# Tunitas!



## Francis Cebedo (Aug 1, 2001)

What a ride. I've been on it two weekends in a row now. I'm completely unprepared for it so I get the full wallop of this ride. I mean, what a great ride with epic climbs, stunning views and thrilling descents.

route: http://maps.google.com/maps?f=d&sou...361971,-122.228394&spn=0.235221,0.441513&z=11

Have you been on it? What was your route and what do you like about it.

Both times, I started at Palo Alto. Up OLH, to the ocean, up Tunitas and down Kings. We did Pescadero/Stage last weekend and that is a treat.

fc


----------



## SystemShock (Jun 14, 2008)

I like Tunitas too, but it's narrow, and some of the blind hairpins worry me. 

I know you only see like 5 cars the entire way, but I visualize a car coming around a blind turn at the same time I do, going the other way and too fast, of course.

Someone say something to put my mind at ease. 
.


----------



## Undecided (Apr 2, 2007)

That's a classic route, to be sure. You can add some climbing with Lobitos Creek/Verde/Lobitos Cutoff back to Tunitas, or Lobitos Creek to Verde, north to Purisima Creek and then ride the trail through the Purisima park (it's doable on a road bike) up to Skyline (you come out not far from Kings, but toward 92). Or rather than heading straight to the ocean on 84, go left on Pescadero Rd (past Apple Jack's) and follow it to the right (rather than going straight to West Alpine) up Haskin's Grade and take the descent and rollers to Pescadero, then ride through town and take the southern part of Stage Rd back to 84.


----------



## ericm979 (Jun 26, 2005)

SystemShock said:


> I like Tunitas too, but it's narrow, and some of the blind hairpins worry me.
> 
> I know you only see like 5 cars the entire way, but I visualize a car coming around a blind turn at the same time I do, going the other way and too fast, of course.
> 
> Someone say something to put my mind at ease.


I've been living in the santa cruz mountains for the last 10 years and riding bicycles and motorcycles in the mountains since the mid 80s, and I have so far avoided getting hit by cars clipping the apex (or doing anything else).
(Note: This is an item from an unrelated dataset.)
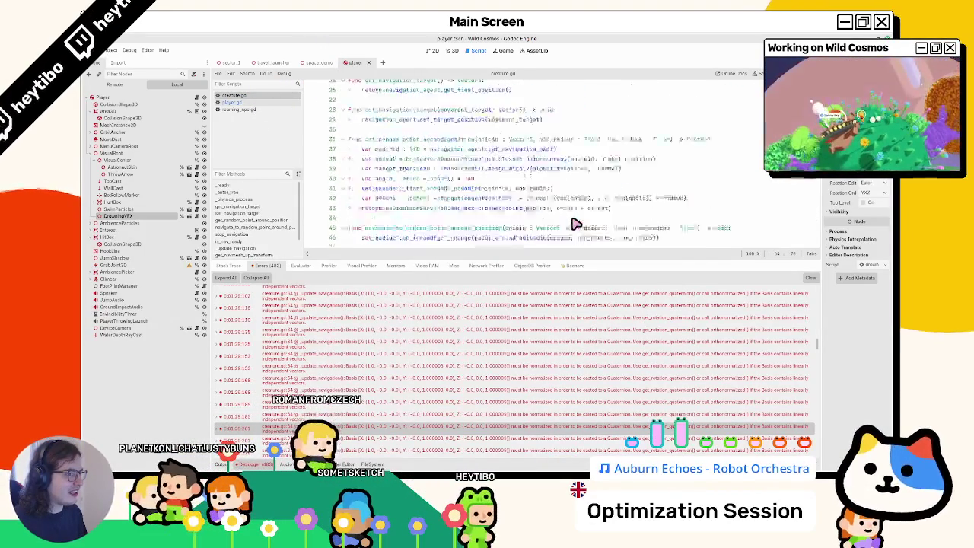
left_click(275, 104)
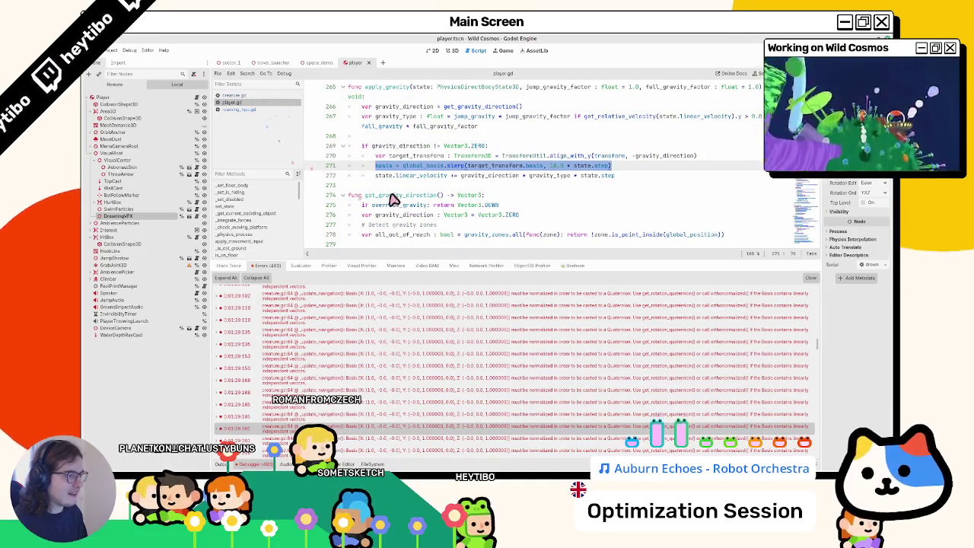
left_click(239, 96)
It helps that when you are climbing on a bicycle you can hear cars coming, so you are ready for them. Pay attention to your surroundings and you'll be fine.

I think that Tunitas is one of the safer roads for cycling- it's so tight and bumpy that not many people travel on it, and they are usually going slow.


----------



## Francis Cebedo (Aug 1, 2001)

ericm979 said:


> I think that Tunitas is one of the safer roads for cycling- it's so tight and bumpy that not many people travel on it, and they are usually going slow.


Ok here's the situation now. Since the Tour of California, the road has been paved most of the way. It is awesome now!!! 

But as a side effect, there's a lot of descenders now, both cars, motorbikes and bicycles. The road is plenty safe, but stay on the right side! Don't even try to hang on the left and listen for oncoming traffic since you will not hear the bicycles descending.

The other new thing is the Bike Hut near the bottom of the climb. It is an unmanned food store that is truly awesome. There's a lot of nuts, dried fruit, water plus a place to sit down and rest.

fc


----------



## SystemShock (Jun 14, 2008)

francois said:


> Ok here's the situation now. Since the Tour of California, the road has been paved most of the way. It is awesome now!!!
> 
> *But as a side effect, there's a lot of descenders now, both cars, motorbikes and bicycles. The road is plenty safe, but stay on the right side! Don't even try to hang on the left and listen for oncoming traffic since you will not hear the bicycles descending.*
> 
> The other new thing is the Bike Hut near the bottom of the climb. It is an unmanned food store that is truly awesome. There's a lot of nuts, dried fruit, water plus a place to sit down and rest.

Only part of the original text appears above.